I talked to New York Times reporter David Herszenhorn for his story, Internet Money in Fiscal Plan: Wise or Waste?. Didn't make the cut, though. Ah, well. David's thesis is sound. Like so many items in the stimulus package, the investment in rural broadband can be viewed as a solid investment in the future, akin to the building of the interstate system, or a "cyberbridge to nowhere."
What's clear to me that it is not stimulus in the limited sense of the word. Will jobs be created immediately? Will it jumpstart spending? No - it's an investment in the future. So, to some degree we need to get over the narrow view of stimulus and accept a bill that will pump money into the economy over a four-year horizon.
But fuzzing the definition of "stimulus" is what led Congress into the current miasma. When I read articles about the way the Senate bill is growing, I just see an old cartoon with a fat cat with dollar signs for eyes, kachinging as he blinks. Stimulus is good. But as we blithely talk in terms of tens of billions of dollars, someone's gotta throw a yellow flag. This stuff has to work. It can't just be corporate giveaways that don't stimulate and don't create infrastructure. And the lobbyists are running around Washington unable to even ask for the money, they're drooling so hard.
David quotes Craig Settles, who I've talked to in years past about muni broadband, about the tendency to throw money without accountability:
The first rule of technology investment is you spend time understanding the end user, what they need and the conditions under which they will use the technology. If you don’t do this well, you end up throwing millions or, in this case, potentially billions down a rat hole. You will spend money for things that people don’t need or can’t use.
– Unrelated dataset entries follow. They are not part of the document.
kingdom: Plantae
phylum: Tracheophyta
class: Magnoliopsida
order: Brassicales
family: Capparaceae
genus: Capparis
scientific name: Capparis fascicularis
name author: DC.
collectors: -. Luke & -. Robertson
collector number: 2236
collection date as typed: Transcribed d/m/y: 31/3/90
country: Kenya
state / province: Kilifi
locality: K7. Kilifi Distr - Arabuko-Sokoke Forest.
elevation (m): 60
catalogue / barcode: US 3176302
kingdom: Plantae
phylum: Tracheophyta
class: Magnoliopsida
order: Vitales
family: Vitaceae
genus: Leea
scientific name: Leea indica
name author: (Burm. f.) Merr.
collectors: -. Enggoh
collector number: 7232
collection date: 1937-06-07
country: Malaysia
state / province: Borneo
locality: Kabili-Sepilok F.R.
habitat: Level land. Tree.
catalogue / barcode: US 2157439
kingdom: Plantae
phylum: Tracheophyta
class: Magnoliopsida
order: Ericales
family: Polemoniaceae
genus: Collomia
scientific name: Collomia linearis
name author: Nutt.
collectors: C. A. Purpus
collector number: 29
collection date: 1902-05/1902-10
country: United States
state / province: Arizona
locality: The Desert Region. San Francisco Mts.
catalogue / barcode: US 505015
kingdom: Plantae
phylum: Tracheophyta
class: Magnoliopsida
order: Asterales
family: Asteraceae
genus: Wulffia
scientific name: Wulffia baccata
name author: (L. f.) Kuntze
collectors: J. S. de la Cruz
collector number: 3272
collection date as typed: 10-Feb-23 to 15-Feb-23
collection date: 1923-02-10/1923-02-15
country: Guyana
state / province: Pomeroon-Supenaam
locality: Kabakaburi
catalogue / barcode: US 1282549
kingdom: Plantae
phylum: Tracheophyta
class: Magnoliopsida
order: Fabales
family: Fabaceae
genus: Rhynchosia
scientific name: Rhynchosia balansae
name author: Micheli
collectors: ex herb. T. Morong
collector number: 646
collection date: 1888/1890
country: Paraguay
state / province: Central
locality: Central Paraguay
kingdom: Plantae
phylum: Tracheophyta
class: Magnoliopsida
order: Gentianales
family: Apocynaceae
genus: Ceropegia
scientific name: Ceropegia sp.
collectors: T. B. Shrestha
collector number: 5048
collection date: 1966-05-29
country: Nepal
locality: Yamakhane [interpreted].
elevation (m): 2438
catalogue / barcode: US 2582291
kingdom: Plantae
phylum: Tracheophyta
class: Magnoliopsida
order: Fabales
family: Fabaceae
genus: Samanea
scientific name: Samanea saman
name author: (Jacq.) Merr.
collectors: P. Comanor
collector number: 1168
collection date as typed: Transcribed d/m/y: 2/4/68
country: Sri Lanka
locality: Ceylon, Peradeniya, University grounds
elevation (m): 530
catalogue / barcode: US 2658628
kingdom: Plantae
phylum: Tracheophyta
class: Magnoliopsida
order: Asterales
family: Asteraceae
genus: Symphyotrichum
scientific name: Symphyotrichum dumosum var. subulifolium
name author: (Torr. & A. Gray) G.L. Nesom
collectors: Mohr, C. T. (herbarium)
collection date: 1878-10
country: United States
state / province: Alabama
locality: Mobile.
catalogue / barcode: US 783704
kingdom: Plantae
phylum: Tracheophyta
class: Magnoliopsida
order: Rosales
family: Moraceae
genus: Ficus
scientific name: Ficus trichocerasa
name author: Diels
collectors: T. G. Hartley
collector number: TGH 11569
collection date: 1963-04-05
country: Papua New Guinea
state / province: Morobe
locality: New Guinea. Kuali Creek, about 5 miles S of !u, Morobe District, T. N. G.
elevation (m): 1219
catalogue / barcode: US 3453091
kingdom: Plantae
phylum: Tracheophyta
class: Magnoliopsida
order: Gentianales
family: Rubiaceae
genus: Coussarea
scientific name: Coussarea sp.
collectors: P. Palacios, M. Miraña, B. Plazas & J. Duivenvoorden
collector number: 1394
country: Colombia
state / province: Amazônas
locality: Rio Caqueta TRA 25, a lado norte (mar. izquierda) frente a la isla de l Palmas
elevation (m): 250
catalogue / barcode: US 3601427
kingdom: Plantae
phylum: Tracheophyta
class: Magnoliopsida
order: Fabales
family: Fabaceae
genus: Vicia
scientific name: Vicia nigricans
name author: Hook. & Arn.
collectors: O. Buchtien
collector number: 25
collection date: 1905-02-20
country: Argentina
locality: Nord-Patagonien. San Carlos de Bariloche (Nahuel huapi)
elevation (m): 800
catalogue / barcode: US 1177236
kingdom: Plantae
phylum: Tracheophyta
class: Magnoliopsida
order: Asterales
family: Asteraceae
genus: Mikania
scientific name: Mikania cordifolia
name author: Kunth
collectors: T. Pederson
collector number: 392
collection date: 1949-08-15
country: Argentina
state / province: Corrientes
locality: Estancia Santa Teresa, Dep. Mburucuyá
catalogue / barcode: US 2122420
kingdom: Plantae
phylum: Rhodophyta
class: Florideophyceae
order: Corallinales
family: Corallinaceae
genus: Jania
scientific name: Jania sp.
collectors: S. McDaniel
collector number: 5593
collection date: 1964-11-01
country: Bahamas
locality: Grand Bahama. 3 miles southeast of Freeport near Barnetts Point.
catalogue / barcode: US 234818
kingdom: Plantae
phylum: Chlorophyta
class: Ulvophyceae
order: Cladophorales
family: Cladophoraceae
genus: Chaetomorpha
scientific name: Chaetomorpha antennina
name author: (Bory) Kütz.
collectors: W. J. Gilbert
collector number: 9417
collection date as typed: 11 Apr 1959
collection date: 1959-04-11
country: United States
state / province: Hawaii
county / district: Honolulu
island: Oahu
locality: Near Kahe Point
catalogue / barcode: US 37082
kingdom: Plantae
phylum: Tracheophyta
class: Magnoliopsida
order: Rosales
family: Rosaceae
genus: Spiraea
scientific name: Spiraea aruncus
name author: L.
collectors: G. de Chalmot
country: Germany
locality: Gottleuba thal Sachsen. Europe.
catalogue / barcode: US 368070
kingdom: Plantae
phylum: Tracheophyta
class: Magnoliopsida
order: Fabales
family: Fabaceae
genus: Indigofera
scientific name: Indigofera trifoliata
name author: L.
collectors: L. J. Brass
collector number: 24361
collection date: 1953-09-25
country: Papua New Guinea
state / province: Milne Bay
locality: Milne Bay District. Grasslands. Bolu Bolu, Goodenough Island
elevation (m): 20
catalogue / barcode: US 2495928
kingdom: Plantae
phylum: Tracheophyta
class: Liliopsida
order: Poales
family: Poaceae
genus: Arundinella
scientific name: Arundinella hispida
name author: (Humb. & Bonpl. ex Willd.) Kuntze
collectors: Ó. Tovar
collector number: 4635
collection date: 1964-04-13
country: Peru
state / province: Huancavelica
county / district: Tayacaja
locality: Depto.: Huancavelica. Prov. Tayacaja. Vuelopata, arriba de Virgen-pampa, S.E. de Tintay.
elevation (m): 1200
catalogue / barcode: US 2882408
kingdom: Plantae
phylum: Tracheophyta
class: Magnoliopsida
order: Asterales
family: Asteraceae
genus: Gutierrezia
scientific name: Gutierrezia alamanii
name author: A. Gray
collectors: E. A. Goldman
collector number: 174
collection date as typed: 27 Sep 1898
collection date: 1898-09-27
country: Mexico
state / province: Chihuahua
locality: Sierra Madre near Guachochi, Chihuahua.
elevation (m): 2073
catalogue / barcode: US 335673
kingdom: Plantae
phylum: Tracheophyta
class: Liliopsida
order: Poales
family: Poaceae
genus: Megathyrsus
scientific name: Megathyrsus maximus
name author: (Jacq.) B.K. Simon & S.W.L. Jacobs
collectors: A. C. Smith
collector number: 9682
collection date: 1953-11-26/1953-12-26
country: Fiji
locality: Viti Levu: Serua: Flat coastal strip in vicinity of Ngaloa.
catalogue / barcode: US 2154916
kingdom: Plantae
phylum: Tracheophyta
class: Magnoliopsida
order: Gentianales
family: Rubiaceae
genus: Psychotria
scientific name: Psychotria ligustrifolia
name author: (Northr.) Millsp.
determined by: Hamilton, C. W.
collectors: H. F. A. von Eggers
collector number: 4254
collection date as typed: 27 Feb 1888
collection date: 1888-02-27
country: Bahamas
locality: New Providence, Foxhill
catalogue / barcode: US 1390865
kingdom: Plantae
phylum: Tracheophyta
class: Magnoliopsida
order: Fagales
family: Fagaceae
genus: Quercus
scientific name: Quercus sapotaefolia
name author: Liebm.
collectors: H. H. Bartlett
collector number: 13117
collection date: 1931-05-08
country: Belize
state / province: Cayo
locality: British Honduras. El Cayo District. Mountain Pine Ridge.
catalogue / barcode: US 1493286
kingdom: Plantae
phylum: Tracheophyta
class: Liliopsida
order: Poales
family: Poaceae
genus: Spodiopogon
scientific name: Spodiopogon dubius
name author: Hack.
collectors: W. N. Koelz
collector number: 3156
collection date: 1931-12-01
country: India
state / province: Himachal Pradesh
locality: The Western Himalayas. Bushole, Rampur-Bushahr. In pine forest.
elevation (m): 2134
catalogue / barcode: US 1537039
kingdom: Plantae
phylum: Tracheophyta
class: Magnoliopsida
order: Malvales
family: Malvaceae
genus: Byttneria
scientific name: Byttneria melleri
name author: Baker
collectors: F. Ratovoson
So the question of rural broadband comes down to methodology. How is it done? Part of the plan is to hand over some $3 billion to the like of AT&T and Verizon, to cover the costs, apparently unrecoverable through normal service charges, of installing networks in rural and underserved areas. But, hmm, we didn't pay asphalt companies money in the hopes that they would build roads, did we? So why are we doing it here?
The private sector simply hasn't worked for these areas. Fixing the problems means not just government checks but, gasp, government oversight. That might mean grants to states or even, gasp, a direct federal project, with technology project management. OK, government doesn't have a great track record at managing projects. So outsource the management. But leave the accountability.
And the crazy thing is this $9 billion to get everyone in the U.S. with at least the possibility of "broadband" doesn't begin to address the real issue: pathetic speeds and a "national" network that is dependent on cable networks that have to block P2P to serve all users in a neighborhood. What is needed is probably $100 billion in investment. The long-term benefits would be amazing, but what would it take to incentivize that kind of build-out?